StatMath.BasicStats
Basic Statistical Functions This class provides static methods to calculate common descriptive statistics from data arrays.
These functions are designed for practical game development use
where you need to analyze player data, game metrics, performance statistics, etc.
Note: All functions expect Array[float]
input. Use
sanitize_numeric_array() to preprocess
mixed-type arrays before calling these functions.
Usage
# Access via StatMath singleton
var result = StatMath.BasicStats.function_name(parameters)
Functions
- mean(data: Array[float]) float:
Calculates the arithmetic mean (average) of a dataset.
The arithmetic mean is the sum of all values divided by the count of values. Formula:
μ = (Σx) / n
- median(data: Array[float]) float:
Calculates the middle value of a sorted dataset.
For even-sized arrays, returns the average of the two middle values. This function assumes the input array is already sorted. Use sanitize_numeric_array() which sorts automatically.
- variance(data: Array[float]) float:
Calculates the population variance of a dataset.

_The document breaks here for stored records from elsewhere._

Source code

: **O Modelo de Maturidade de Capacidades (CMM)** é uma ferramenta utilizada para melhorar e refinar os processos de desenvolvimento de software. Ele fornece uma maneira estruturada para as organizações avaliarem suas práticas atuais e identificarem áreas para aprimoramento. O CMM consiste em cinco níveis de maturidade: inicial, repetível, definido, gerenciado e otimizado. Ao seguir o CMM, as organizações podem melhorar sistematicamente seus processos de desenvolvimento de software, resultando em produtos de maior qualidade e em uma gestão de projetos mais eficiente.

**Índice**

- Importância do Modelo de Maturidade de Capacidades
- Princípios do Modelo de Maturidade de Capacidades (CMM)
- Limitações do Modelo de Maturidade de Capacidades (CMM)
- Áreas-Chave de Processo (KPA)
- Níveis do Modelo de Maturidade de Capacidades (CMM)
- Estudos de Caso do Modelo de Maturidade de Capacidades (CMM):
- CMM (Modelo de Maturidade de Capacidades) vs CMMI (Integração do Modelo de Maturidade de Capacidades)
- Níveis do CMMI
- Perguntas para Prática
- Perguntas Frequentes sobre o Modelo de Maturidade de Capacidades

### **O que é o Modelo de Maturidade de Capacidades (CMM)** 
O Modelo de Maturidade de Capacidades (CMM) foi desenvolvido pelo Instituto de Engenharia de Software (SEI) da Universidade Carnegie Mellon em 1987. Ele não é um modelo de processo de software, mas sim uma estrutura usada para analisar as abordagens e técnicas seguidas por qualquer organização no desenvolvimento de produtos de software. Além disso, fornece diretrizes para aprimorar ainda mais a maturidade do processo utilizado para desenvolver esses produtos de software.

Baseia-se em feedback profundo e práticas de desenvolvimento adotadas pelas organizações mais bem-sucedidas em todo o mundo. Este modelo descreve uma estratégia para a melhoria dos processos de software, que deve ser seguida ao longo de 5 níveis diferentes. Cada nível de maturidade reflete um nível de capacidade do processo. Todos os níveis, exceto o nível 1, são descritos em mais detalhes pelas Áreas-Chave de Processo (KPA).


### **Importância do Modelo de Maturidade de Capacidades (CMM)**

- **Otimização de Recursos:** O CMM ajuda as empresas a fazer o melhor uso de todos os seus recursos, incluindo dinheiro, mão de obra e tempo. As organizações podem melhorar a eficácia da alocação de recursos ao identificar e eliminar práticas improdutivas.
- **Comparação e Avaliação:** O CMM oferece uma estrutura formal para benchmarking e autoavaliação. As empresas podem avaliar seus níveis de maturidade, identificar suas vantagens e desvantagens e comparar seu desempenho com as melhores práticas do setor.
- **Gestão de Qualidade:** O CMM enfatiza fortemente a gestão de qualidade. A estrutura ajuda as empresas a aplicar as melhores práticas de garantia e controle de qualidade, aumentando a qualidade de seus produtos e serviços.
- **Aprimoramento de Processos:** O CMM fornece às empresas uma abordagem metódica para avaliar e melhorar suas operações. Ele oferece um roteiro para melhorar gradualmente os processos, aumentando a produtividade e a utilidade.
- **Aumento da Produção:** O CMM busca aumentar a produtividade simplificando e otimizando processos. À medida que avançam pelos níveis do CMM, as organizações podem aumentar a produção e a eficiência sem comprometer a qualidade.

Population variance measures how spread out the data points are from the mean. Formula:
σ² = Σ(x - μ)² / N
- standard_deviation(data: Array[float]) float:
Calculates the population standard deviation of a dataset.
Returns the square root of the variance, providing a measure of spread in the same units as the original data.
- sample_variance(data: Array[float]) float:
Calculates the sample variance of a dataset with Bessel’s correction.
Uses sample variance formula: Σ(x - x̄)² / (N-1). Use this when your data represents a sample from a larger population, as it provides an unbiased estimate of the population variance.
- sample_standard_deviation(data: Array[float]) float:
Calculates the sample standard deviation of a dataset.
Returns the square root of the sample variance. Use this when your data represents a sample from a larger population.
- median_absolute_deviation(data: Array[float]) float:
Calculates the median absolute deviation (MAD) of a dataset.
A robust measure of variability that is less sensitive to outliers than standard deviation. Formula: median(|x - median(x)|)
- range_spread(data: Array[float]) float:
Calculates the range (spread) of a dataset.
Returns the difference between the maximum and minimum values, providing a simple measure of the data’s spread.
- percentile(data: Array[float], percentile_value: float) float:
Calculates the value below which a given percentage of data falls.
Uses linear interpolation for percentiles that fall between data points using the “R-6” quantile method (commonly used). This function assumes the input array is already sorted. Use sanitize_numeric_array() which sorts automatically.
- summary_statistics(data: Array[float]) Dictionary:
Calculates all basic statistics and returns them in a Dictionary.
Provides a comprehensive statistical summary of the dataset including all measures of central tendency, variability, and extreme values. Dictionary contains: mean, median, variance, standard_deviation, sample_variance, sample_standard_deviation, median_absolute_deviation, range, minimum, maximum, count.